Hacker News new | ask | show | jobs
by sebzim4500 1157 days ago
I don't think that the hallucinations have anything to do with the architecture, rather they come from optimizing a cost function where saying "I don't know" is as bad as being wrong. I do not think that RLHF as currently understood can fix this, since the reward model would struggle to distinguish fact from fiction.
1 comments

I think you are mixing up layers of abstraction.
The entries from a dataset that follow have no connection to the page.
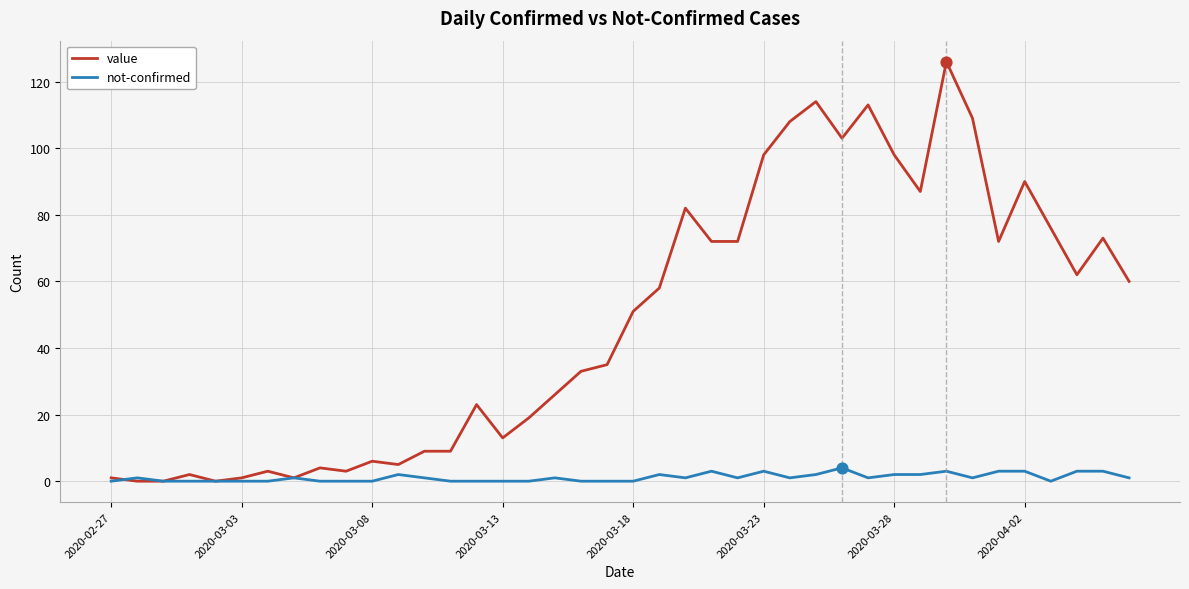

Which series has the largest total across all categories?

value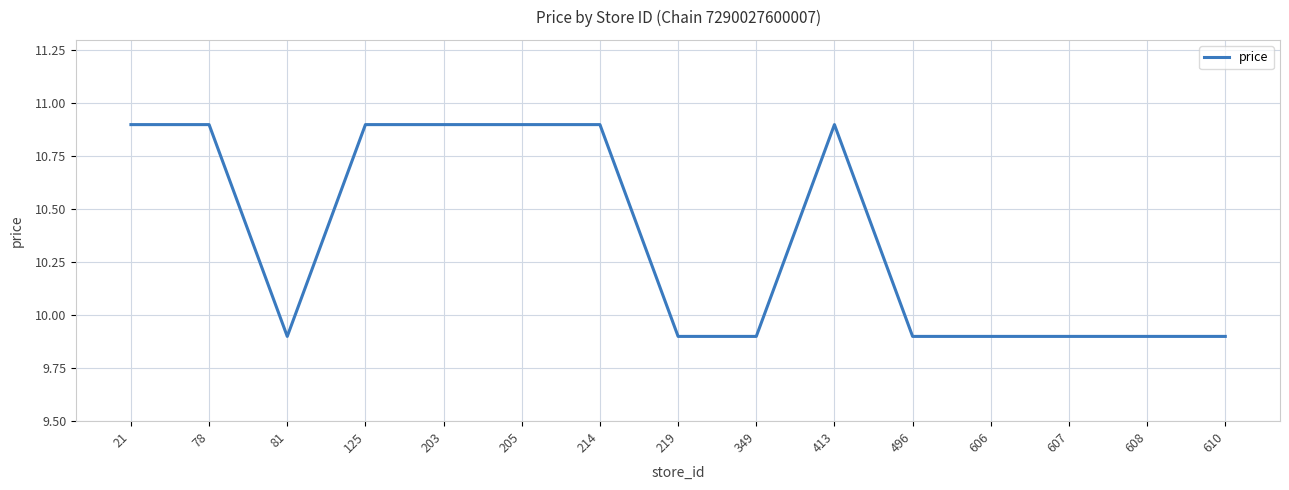

Between 606 and 21, which is larger?

21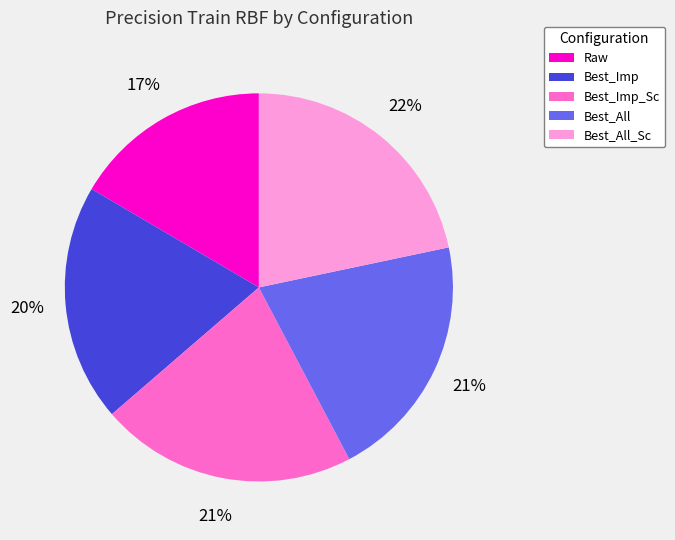

How many slices are in this pie chart?

5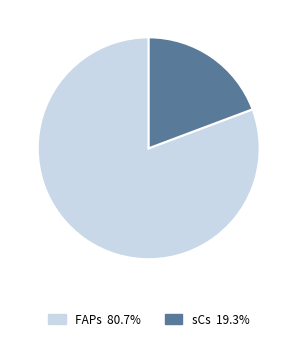

What is the smallest slice in the pie chart?

sCs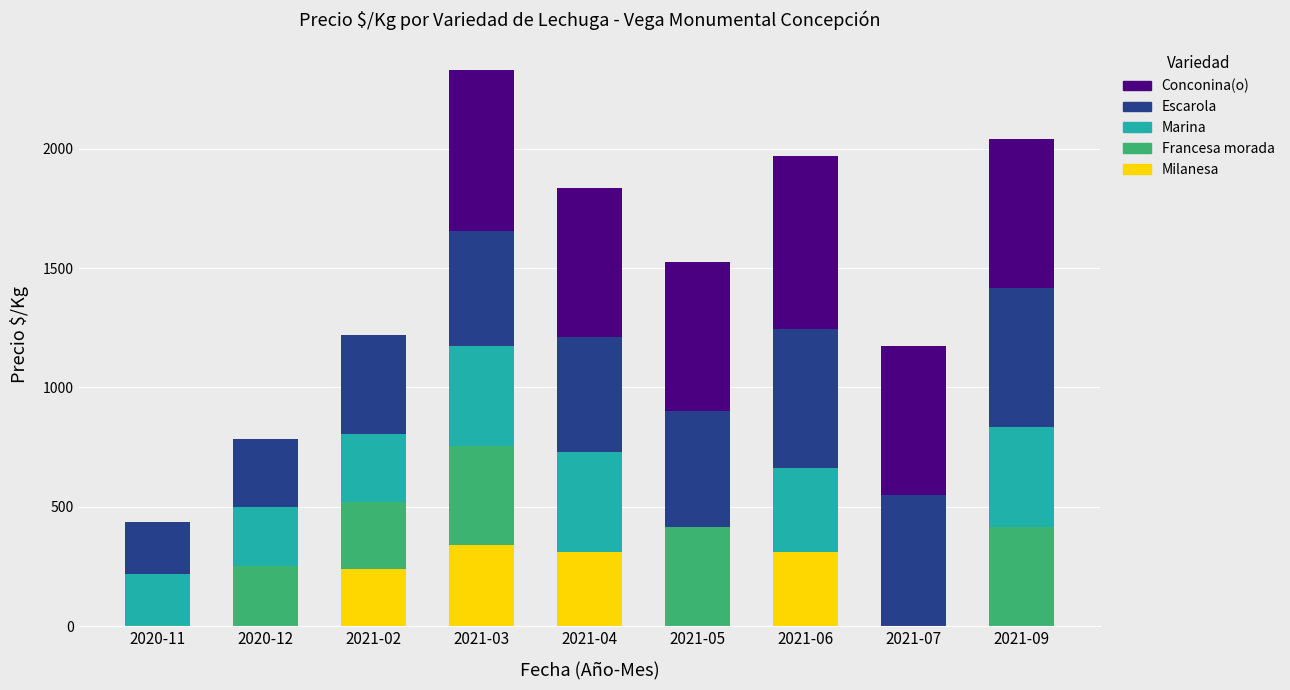

At which category is the sum across all series the highest?

2021-03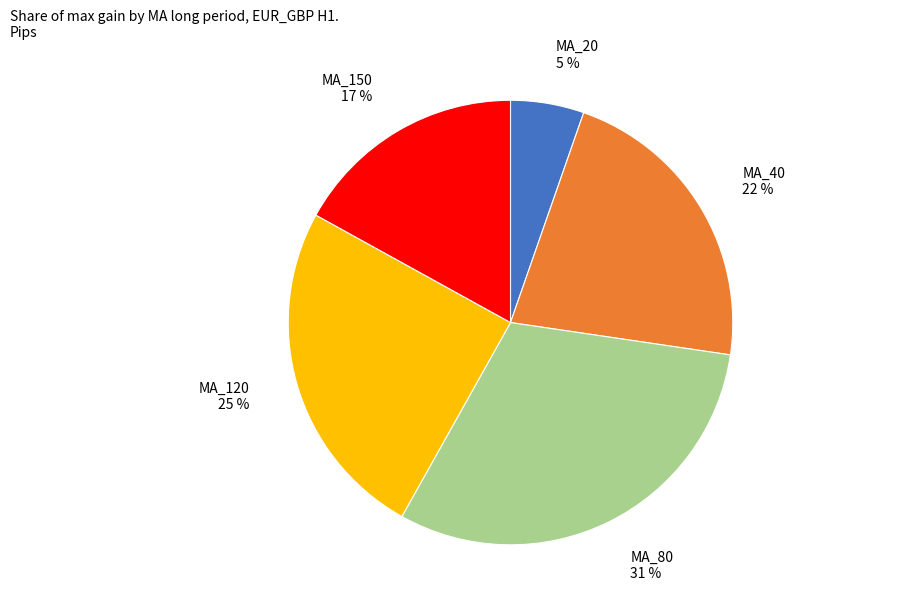

Between MA_120 and MA_20, which is larger?

MA_120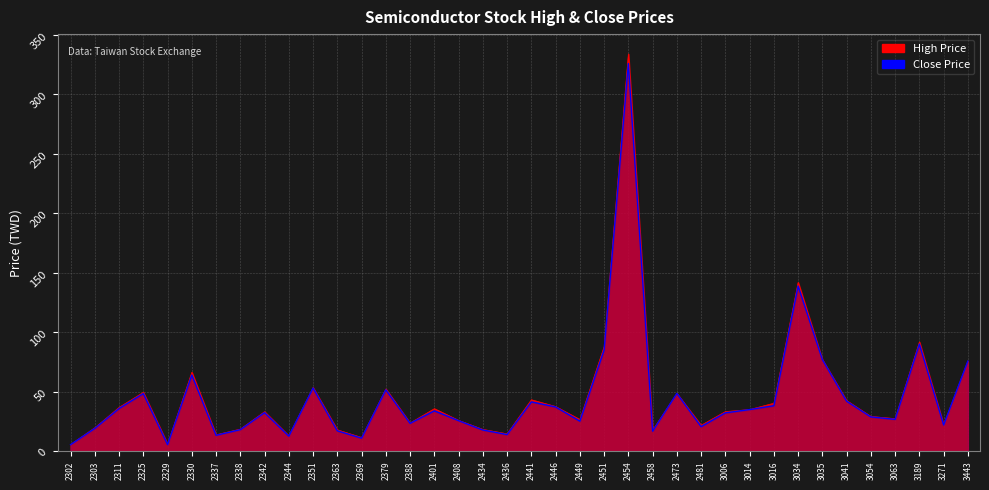

True or false: High Price has a value of 22.6 at 2401.

False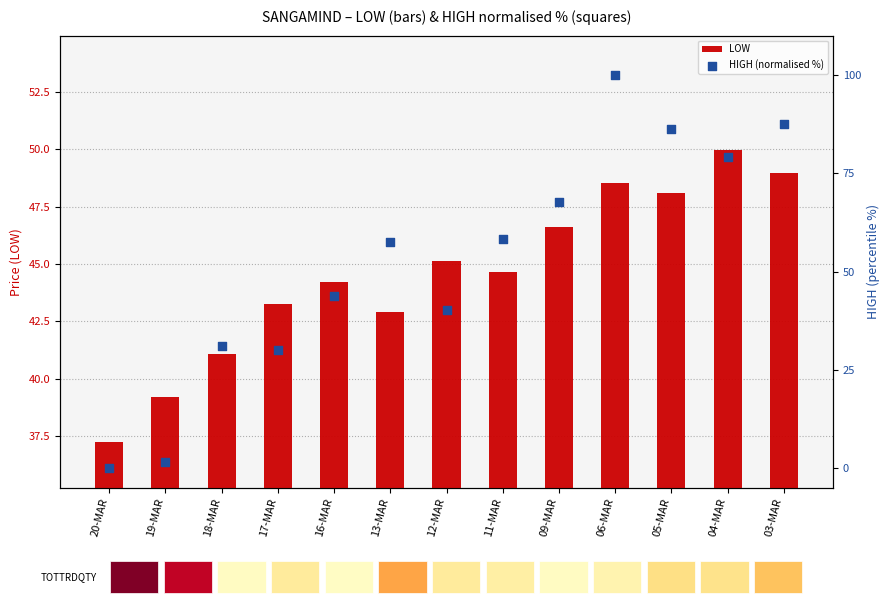

Is the value of LOW at 18-MAR greater than the value of HIGH (normalised %) at 13-MAR?

No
The network is most likely trained with something like a categorical cross entropy loss function. Those totally punish being wrong a lot more than saying "I don't know". See https://www.v7labs.com/blog/cross-entropy-loss-guide

It's just that saying "I don't know" means that your model is spreading the probability of what the next token in the text stream might be over many different outcomes. A very 'uniform' probability distribution, instead of sharp prediction.

That looks very different to GPT literally outputting the words "I don't know".

Sorry if I was unclear. I know that the model is incentivised to accurately predict the probability distribution of the next token. I mean that the model is not being incentivised to literally produce the output tokens corresponding to "I don't know" when asked a question where it is uncertain.
Yes, exactly.

What I wanted to emphasize is that the training _does_ actually incentivize the model to say "I don't know" but on a lower level.

If only the OpenAI api gave us the token probabilities like it used to.